» **What you are asked to do**:
Of the lines in the data below, write out exactly those from the one holding "left eye: (246, 636)" through the one holding "right back paw: (1071, 862)", both included.

★ ★ ★ ★ ★

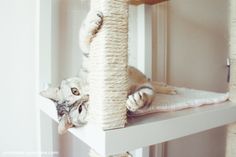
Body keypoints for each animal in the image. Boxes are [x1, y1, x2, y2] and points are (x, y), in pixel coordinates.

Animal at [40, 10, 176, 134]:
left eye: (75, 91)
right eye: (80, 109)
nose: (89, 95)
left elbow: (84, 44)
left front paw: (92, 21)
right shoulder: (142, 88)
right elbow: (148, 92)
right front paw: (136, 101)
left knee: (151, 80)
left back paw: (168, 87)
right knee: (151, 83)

★ ★ ★ ★ ★

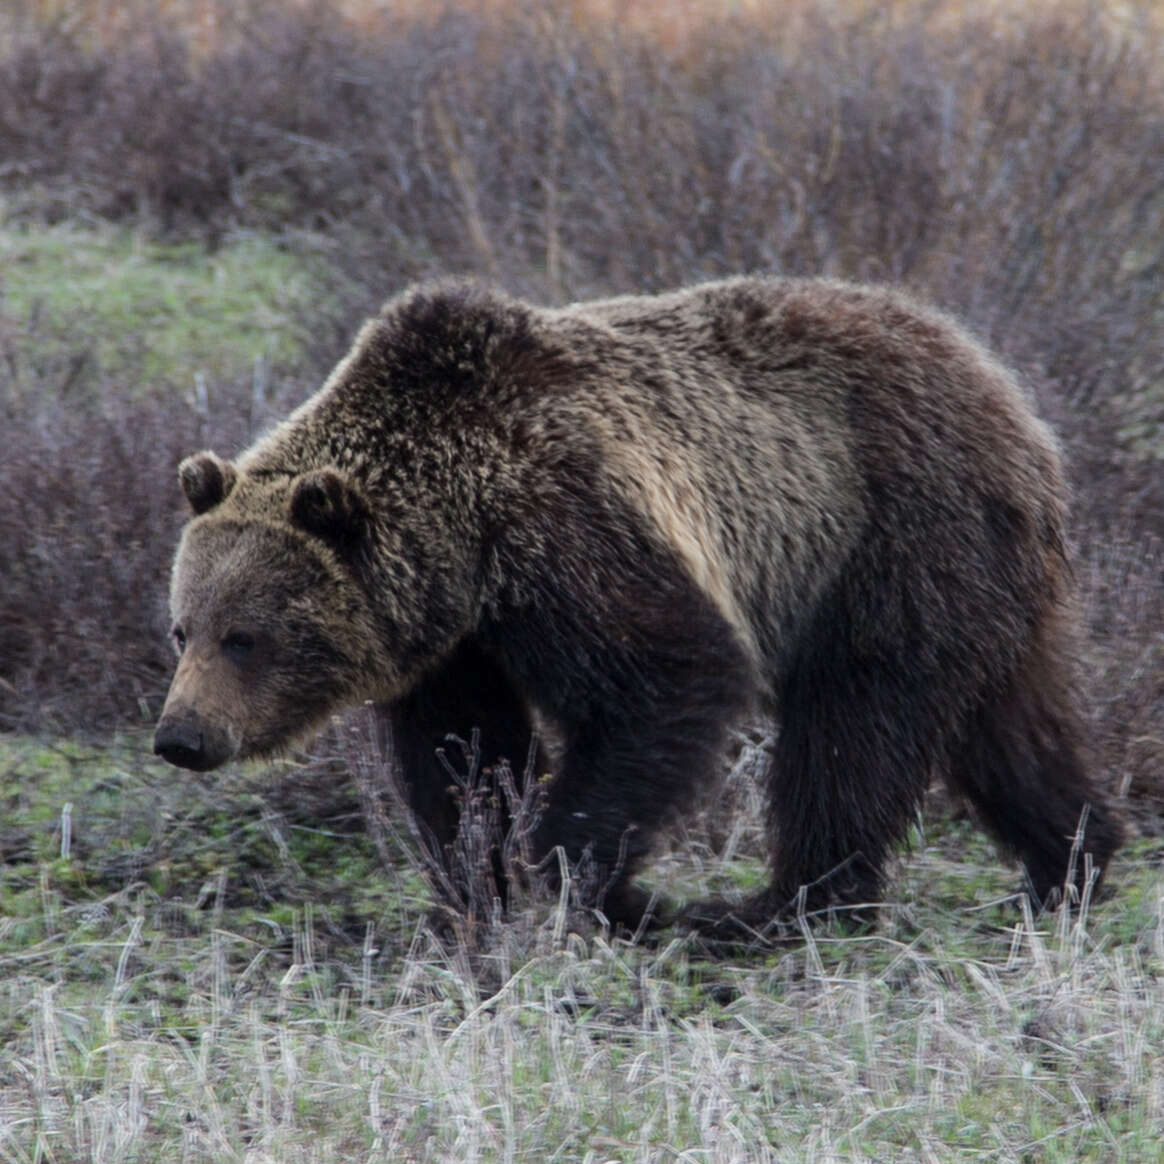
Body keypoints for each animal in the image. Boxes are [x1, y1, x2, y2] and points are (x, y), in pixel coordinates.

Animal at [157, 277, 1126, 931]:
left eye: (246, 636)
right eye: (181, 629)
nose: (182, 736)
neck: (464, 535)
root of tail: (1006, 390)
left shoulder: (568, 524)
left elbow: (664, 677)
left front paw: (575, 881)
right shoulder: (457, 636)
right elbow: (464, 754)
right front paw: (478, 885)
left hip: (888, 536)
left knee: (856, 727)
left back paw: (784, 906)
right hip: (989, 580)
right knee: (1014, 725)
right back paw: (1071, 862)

★ ★ ★ ★ ★

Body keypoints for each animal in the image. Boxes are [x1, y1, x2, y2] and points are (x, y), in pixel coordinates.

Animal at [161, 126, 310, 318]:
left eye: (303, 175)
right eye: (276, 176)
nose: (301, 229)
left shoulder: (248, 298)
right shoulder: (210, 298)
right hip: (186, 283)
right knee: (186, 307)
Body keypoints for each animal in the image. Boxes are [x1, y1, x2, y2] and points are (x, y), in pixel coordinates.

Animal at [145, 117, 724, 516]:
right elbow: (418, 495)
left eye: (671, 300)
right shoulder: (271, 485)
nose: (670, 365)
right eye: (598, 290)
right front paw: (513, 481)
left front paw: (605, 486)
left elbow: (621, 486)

★ ★ ★ ★ ★

» **Task answer**:
left eye: (246, 636)
right eye: (181, 629)
nose: (182, 736)
neck: (464, 535)
root of tail: (1006, 390)
left shoulder: (568, 524)
left elbow: (664, 677)
left front paw: (575, 881)
right shoulder: (457, 636)
right elbow: (464, 754)
right front paw: (478, 885)
left hip: (888, 536)
left knee: (856, 727)
left back paw: (784, 906)
right hip: (989, 580)
right knee: (1014, 725)
right back paw: (1071, 862)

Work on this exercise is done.